Geçtiğimiz sene 30 Ağustos’ta Avrupa'nın en büyük Çevre ve Ticaret Ödülü olan "GreenTec Awards" verilirken e-volo olarak iki oturaklı VC200 Volocopter'in prototipini tanıttıklarını aktaran Alexander Zosel, e-volo’nun küçük bir farkla Airbus'tan sonra ikinci sırada yer aldığını dile getirdi. VC200 aracının ilk insansız uçuşunun ise 17 Kasım 2013 tarihinde Karlsruhe dm-arena'nın hangarında gerçekleştirildiğini sözlerine ekleyen Zosel, uçuş gürültüsünün çok sessiz ve motor taşıyıcı dış çemberinde takılı olan kameralarda da titreşim algılamadıklarını açıkladı. İlk uçuş denemesinin ardından Karlsruhe'liler sayesinde internetteki Kitle Fonlaması aracılığıyla açılan hesaplarında sadece üç günde 1,2 milyon Euro gözlemlediklerine değinen Zosel, “Bu sadece Kitle Fonlamasının Avrupa rekoru değildi, aynı zamanda fikrimizin yatırımcılarda güven uyandırdığını da onaylamış oldu” dedi. Bazı yatırımcıların kampanya başlar başlamaz hisselerini satın aldıklarını ifade eden Zosel, e-volo olarak ortaya çıkarttıkları uçuş araçlarının hesaplarından daha iyi sonuç verdiğini ve edindikleri yatırımlarla VC200'ü optimize ederek seri üretime hazır hale getirmek istediklerini vurguladı. Toplam yatırımın 6 milyon Euro civarında olduğunu aktaran Zosel, bu proje için 60’ı üniversitelerden çalışmaya katılan öğrencilerden ve geri kalan 40 kişinin de profesör ve mühendislerden oluştuğu bilgisini verdi.
  
'Türkiye’deki potansiyeli turizm sektöründe gördük'

Türkiye içindeki en büyük potansiyelin turizm sektöründe olabileceğine işaret eden Zosel, bu potansiyeli, 16-19 Eylül’de İstanbul’a gelerek Türkiye pazarının potansiyelini ve kanunen gerekli işlemler hakkında bilgi alıp sektörün önde gelenleriyle buluştuklarında fark ettiklerini söyledi.

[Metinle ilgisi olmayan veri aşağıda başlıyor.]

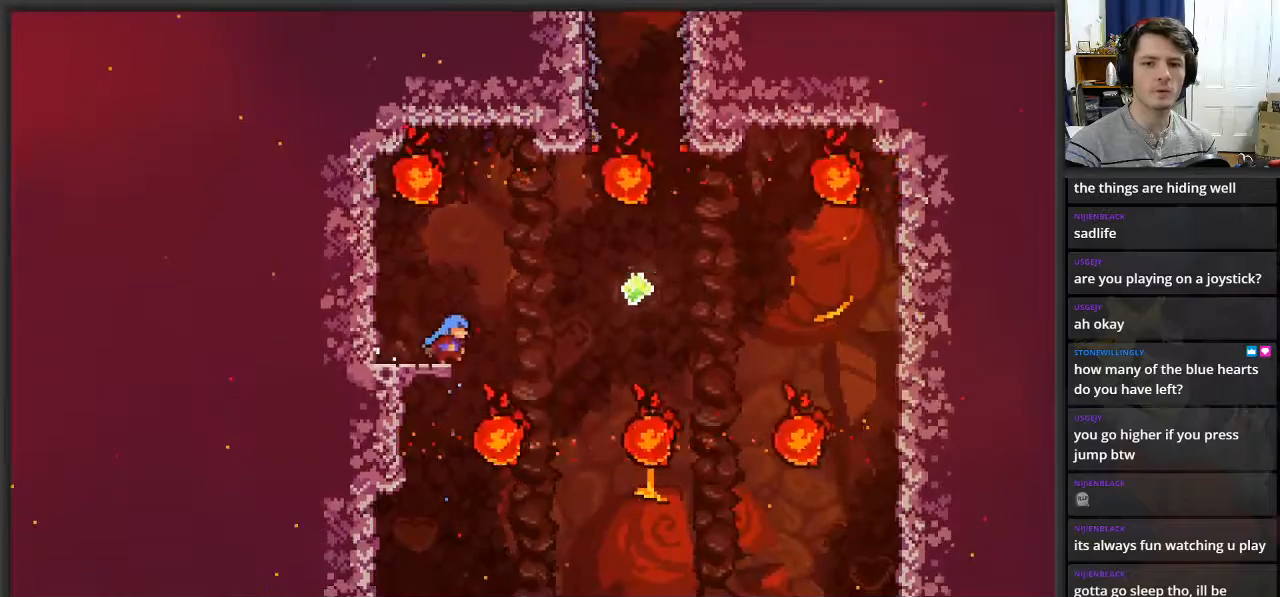
{"buttons": ["A"], "left_stick": "right", "right_stick": "center", "events": [[33, "A", "down"]]}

Turizm bölgelerinde hava trafiğinin fazla olmaması ile Volocopter’in çevre tanıtımlarında ve gezilerde kullanılabileceğini söyleyen Zosel, “Ayrıca doğa tahribatının sıfır olması ve sessiz çalışma özelliği ile Volocopter, bu tip bölgeler için de en büyük avantaj” dedi. 

Volocopterin Türkiye pazarina 2016 nin ortasina dogru girecegini belirten Zosel, uzun vadede ise öncelikle şehiriçi ve şehirler arası ulaşım için 12 kişilik Volocepter’in navigasyon sayesinde belirlenecek hava koridorları ile pilotsuz uçuşlar gerçekleştirebilmesini planladıklarını sözlerine ekledi.  Zosel, bu aracın kullanılması için de çok basit uçuş dersleri ile uçuş ehliyetinin bir-iki hafta içinde alınabileceğini belirtti.